What the task asks:
The word "choice" marks the lines to find; copy every such line from the data below.

Saved entries:
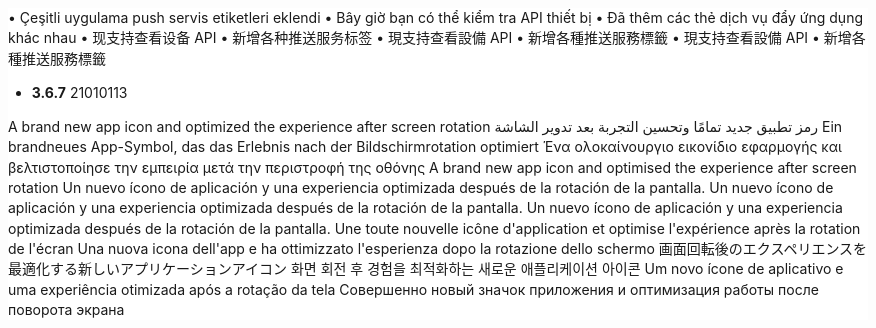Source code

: • Çeşitli uygulama push servis etiketleri eklendi
</tr-TR>
<vi>
• Bây giờ bạn có thể kiểm tra API thiết bị
• Đã thêm các thẻ dịch vụ đẩy ứng dụng khác nhau
</vi>
<zh-CN>
• 现支持查看设备 API
• 新增各种推送服务标签
</zh-CN>
<zh-HK>
• 現支持查看設備 API
• 新增各種推送服務標籤
</zh-HK>
<zh-TW>
• 現支持查看設備 API
• 新增各種推送服務標籤
</zh-TW>


- **3.6.7** 21010113
<en-US>
A brand new app icon and optimized the experience after screen rotation
</en-US>
<ar>
رمز تطبيق جديد تمامًا وتحسين التجربة بعد تدوير الشاشة
</ar>
<de-DE>
Ein brandneues App-Symbol, das das Erlebnis nach der Bildschirmrotation optimiert
</de-DE>
<el-GR>
Ένα ολοκαίνουργιο εικονίδιο εφαρμογής και βελτιστοποίησε την εμπειρία μετά την περιστροφή της οθόνης
</el-GR>
<en-GB>
A brand new app icon and optimised the experience after screen rotation
</en-GB>
<es-419>
Un nuevo ícono de aplicación y una experiencia optimizada después de la rotación de la pantalla.
</es-419>
<es-ES>
Un nuevo ícono de aplicación y una experiencia optimizada después de la rotación de la pantalla.
</es-ES>
<es-US>
Un nuevo ícono de aplicación y una experiencia optimizada después de la rotación de la pantalla.
</es-US>
<fr-FR>
Une toute nouvelle icône d'application et optimise l'expérience après la rotation de l'écran
</fr-FR>
<it-IT>
Una nuova icona dell'app e ha ottimizzato l'esperienza dopo la rotazione dello schermo
</it-IT>
<ja-JP>
画面回転後のエクスペリエンスを最適化する新しいアプリケーションアイコン
</ja-JP>
<ko-KR>
화면 회전 후 경험을 최적화하는 새로운 애플리케이션 아이콘
</ko-KR>
<pt-PT>
Um novo ícone de aplicativo e uma experiência otimizada após a rotação da tela
</pt-PT>
<ru-RU>
Совершенно новый значок приложения и оптимизация работы после поворота экрана
</ru-RU>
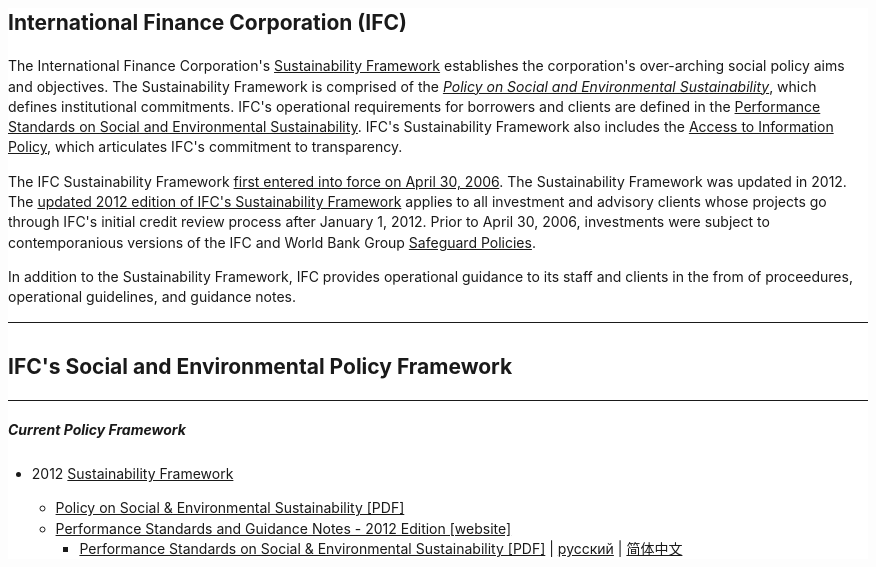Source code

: 
<a name="ifc"></a>

## International Finance Corporation (IFC)

The International Finance Corporation's [Sustainability Framework](http://www.ifc.org/wps/wcm/connect/topics_ext_content/ifc_external_corporate_site/ifc+sustainability/sustainability+framework/sustainability+framework+-+2012/framework_2012#AIP) establishes the corporation's over-arching social policy aims and objectives.  The Sustainability Framework is comprised of the *[Policy on Social and Environmental Sustainability](http://www.ifc.org/wps/wcm/connect/7540778049a792dcb87efaa8c6a8312a/SP_English_2012.pdf?MOD=AJPERES)*, which defines institutional commitments. IFC's operational requirements for borrowers and clients are defined in the [Performance Standards on Social and Environmental Sustainability](http://www.ifc.org/wps/wcm/connect/topics_ext_content/ifc_external_corporate_site/ifc+sustainability/sustainability+framework/sustainability+framework+-+2012/performance+standards+and+guidance+notes+2012/performance+standards+-+2012).  IFC's Sustainability Framework also includes the [Access to Information Policy](http://www.ifc.org/wps/wcm/connect/CORP_EXT_Content/IFC_External_Corporate_Site/IFC+Projects+Database/Projects/), which articulates IFC's commitment to transparency.

The IFC Sustainability Framework [first entered into force on April 30, 2006](http://www.ifc.org/wps/wcm/connect/topics_ext_content/ifc_external_corporate_site/sustainability-at-ifc/policies-standards/ifcsustainabilityframework_2006). The Sustainability Framework was updated in 2012.  The [updated 2012 edition of IFC's Sustainability Framework](http://www.ifc.org/wps/wcm/connect/topics_ext_content/ifc_external_corporate_site/sustainability-at-ifc/policies-standards/ifcsustainabilityframework_2012) applies to all investment and advisory clients whose projects go through IFC's initial credit review process after January 1, 2012. Prior to April 30, 2006, investments were subject to contemporanious versions of the IFC and World Bank Group [Safeguard Policies](http://www.ifc.org/wps/wcm/connect/topics_ext_content/ifc_external_corporate_site/sustainability-at-ifc/policies-standards/safeguards-pre2006).

In addition to the Sustainability Framework, IFC provides operational guidance to its staff and clients in the from of proceedures, operational guidelines, and guidance notes. 

---




<a name="ifc-policy"></a>

## IFC's Social and Environmental Policy Framework

---

<div class="card">
  <div class="card-body">
    <h5 class="card-title">Current Policy Framework</h5>
    <p class="card-text">
    <ul>
<li>
<p>2012 <a href="http://www.ifc.org/wps/wcm/connect/topics_ext_content/ifc_external_corporate_site/ifc+sustainability/sustainability+framework/sustainability+framework+-+2012/framework_2012#AIP">Sustainability Framework</a></p>
<ul>
<li><a href="http://www.ifc.org/wps/wcm/connect/7540778049a792dcb87efaa8c6a8312a/SP_English_2012.pdf?MOD=AJPERES">Policy on Social &amp; Environmental Sustainability [PDF]</a></li>
<li><a href="http://www.ifc.org/wps/wcm/connect/topics_ext_content/ifc_external_corporate_site/ifc+sustainability/sustainability+framework/sustainability+framework+-+2012/performance+standards+and+guidance+notes+2012/performance+standards+-+2012">Performance Standards and Guidance Notes - 2012 Edition [website]</a>
<ul>
<li><a href="http://www.ifc.org/wps/wcm/connect/7540778049a792dcb87efaa8c6a8312a/SP_English_2012.pdf?MOD=AJPERES">Performance Standards on Social &amp; Environmental Sustainability [PDF]</a> | <a href="http://www.ifc.org/wps/wcm/connect/cd44c6004b8bbc068dbccfbbd578891b/PS_Russian_2012_Full-Document.pdf?MOD=AJPERES">русский</a> | <a href="http://www.ifc.org/wps/wcm/connect/5fd142004a585f48ba3ebf8969adcc27/PS_Chinese_2012_Full-Document.pdf?MOD=AJPERES">简体中文</a></li>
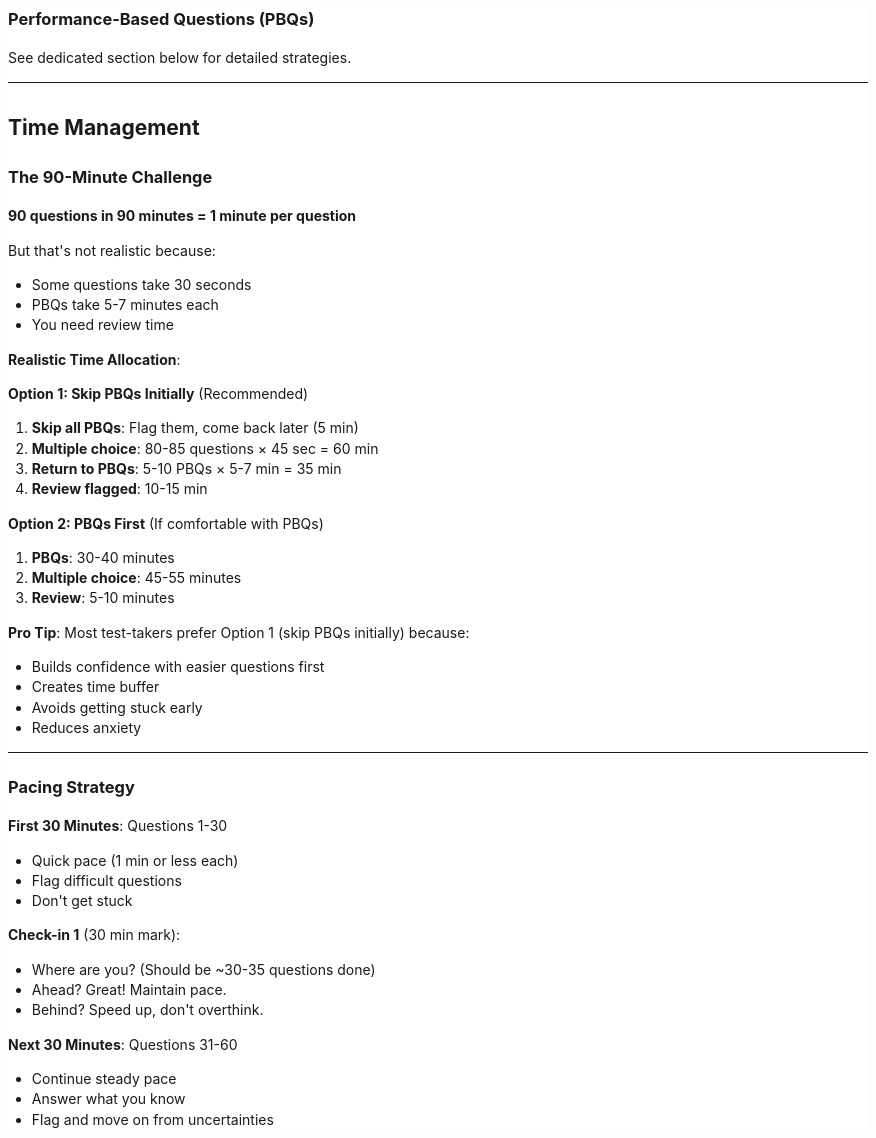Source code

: 
### Performance-Based Questions (PBQs)

See dedicated section below for detailed strategies.

---

## Time Management

### The 90-Minute Challenge

**90 questions in 90 minutes = 1 minute per question**

But that's not realistic because:
- Some questions take 30 seconds
- PBQs take 5-7 minutes each
- You need review time

**Realistic Time Allocation**:

**Option 1: Skip PBQs Initially** (Recommended)
1. **Skip all PBQs**: Flag them, come back later (5 min)
2. **Multiple choice**: 80-85 questions × 45 sec = 60 min
3. **Return to PBQs**: 5-10 PBQs × 5-7 min = 35 min
4. **Review flagged**: 10-15 min

**Option 2: PBQs First** (If comfortable with PBQs)
1. **PBQs**: 30-40 minutes
2. **Multiple choice**: 45-55 minutes
3. **Review**: 5-10 minutes

**Pro Tip**: Most test-takers prefer Option 1 (skip PBQs initially) because:
- Builds confidence with easier questions first
- Creates time buffer
- Avoids getting stuck early
- Reduces anxiety

---

### Pacing Strategy

**First 30 Minutes**: Questions 1-30
- Quick pace (1 min or less each)
- Flag difficult questions
- Don't get stuck

**Check-in 1** (30 min mark):
- Where are you? (Should be ~30-35 questions done)
- Ahead? Great! Maintain pace.
- Behind? Speed up, don't overthink.

**Next 30 Minutes**: Questions 31-60
- Continue steady pace
- Answer what you know
- Flag and move on from uncertainties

Solution to this task:
2. **Multiple choice**: 80-85 questions × 45 sec = 60 min
2. **Multiple choice**: 45-55 minutes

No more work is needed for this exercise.